A equipe francesa retomou o trabalho em 2022. Tudo o que restava era encontrar um doador compatível com Karine. Em se tratando de laringe, isso significa ter “características anatômicas perfeitamente compatíveis com o receptor, em itens como sexo, peso, altura e grupo sanguíneo”.
Só foi encontrada uma laringe compatível em 1º de setembro. A operação, com o consentimento da família, durou 27 horas, cerca de dez horas para a remoção e 17 para o transplante.
Contou com a participação de 12 cirurgiões e cerca de 50 funcionários do Hospital Universitário de Lyon. Lionel Badet, chefe do departamento de urologia e cirurgia de transplante do Hospital Edouard Herriot, também participou, além de Céruse.

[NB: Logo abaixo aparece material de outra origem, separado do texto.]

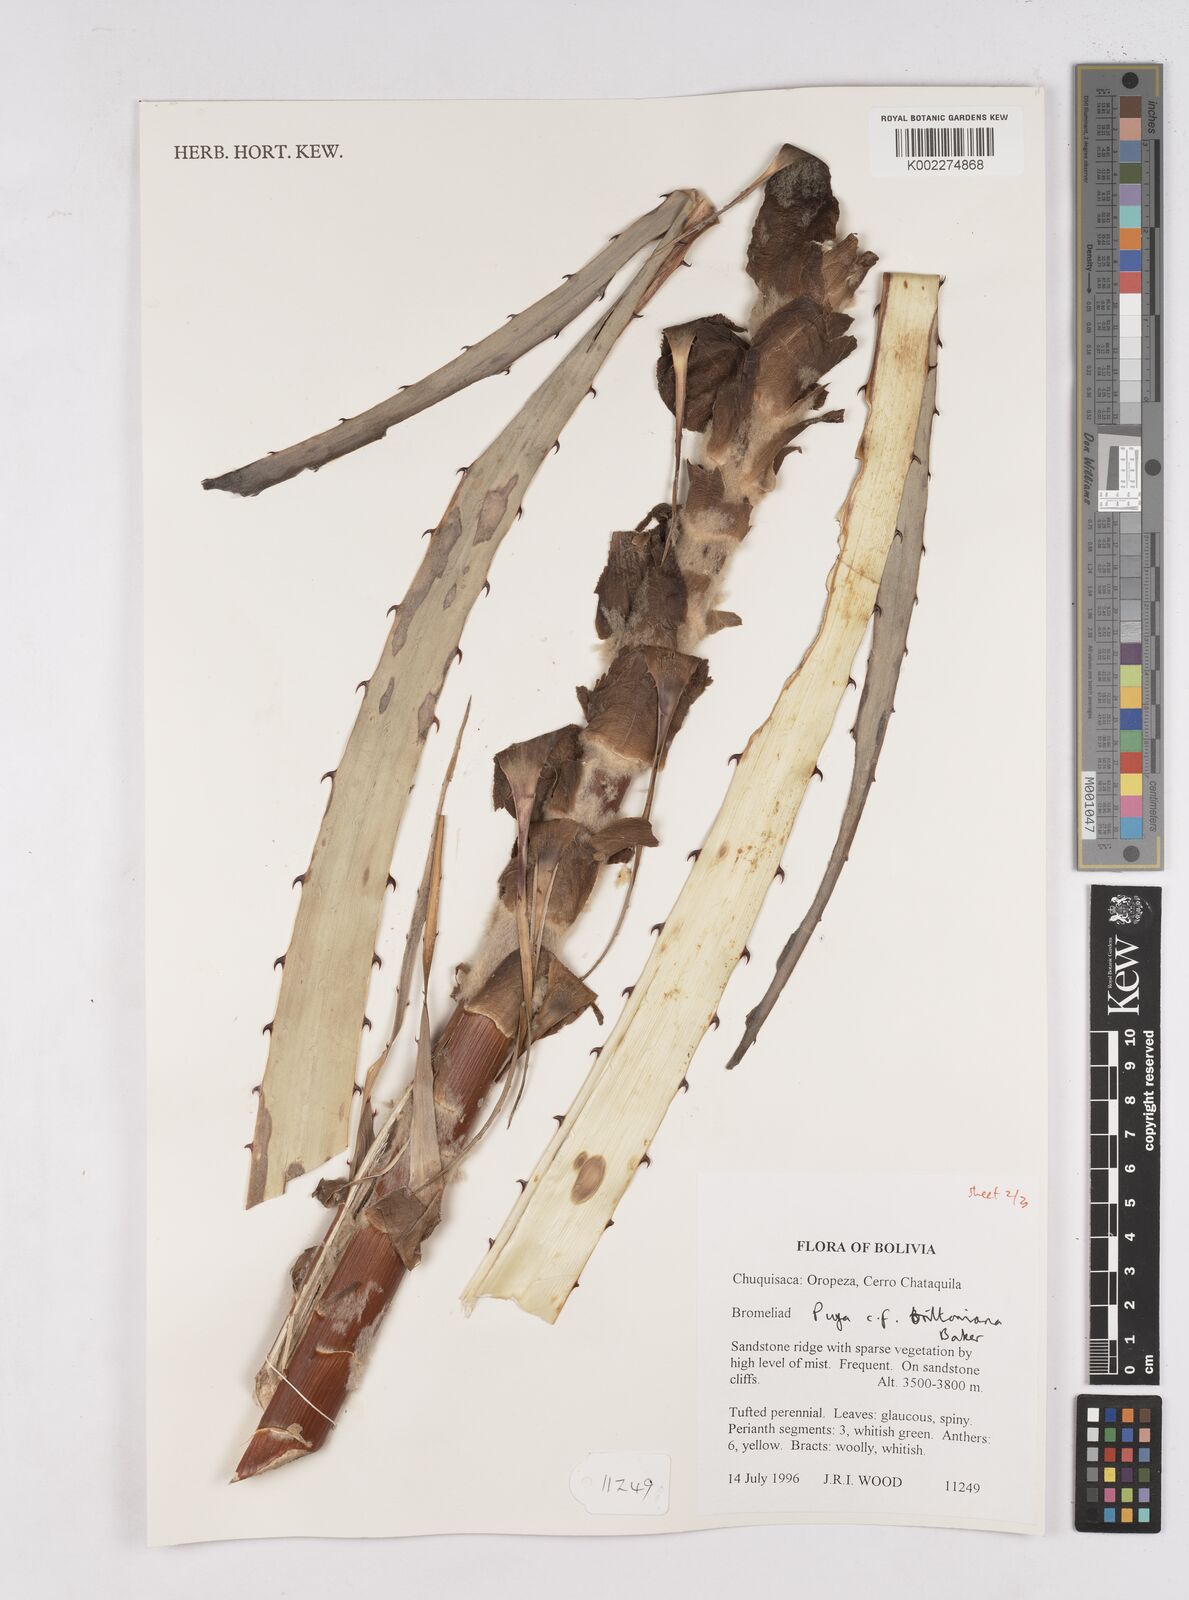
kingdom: Plantae
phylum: Tracheophyta
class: Liliopsida
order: Poales
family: Bromeliaceae
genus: Puya
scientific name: Puya brittoniana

A certeza de que houve sucesso só poderá vir em um ano, mas o professor Céruse “acha que podemos dizer que haverá mais” transplantes de laringe em Lyon.
Lyon já foi o local do primeiro transplante de mão do mundo, em 1998, e do primeiro transplante de ambas as mãos, em 2000, realizado pelo professor Jean-Michel Dubernard, um dos pioneiros do transplante no mundo, falecido em 2021.
À AFP, segundo o RFI, Badet conta sobre essa “aventura do transplante”, que está abrindo caminho para novas especialidades. Para ele, depois de braços, antebraços e laringes, em breve será a vez dos “transplantes de útero e pênis”.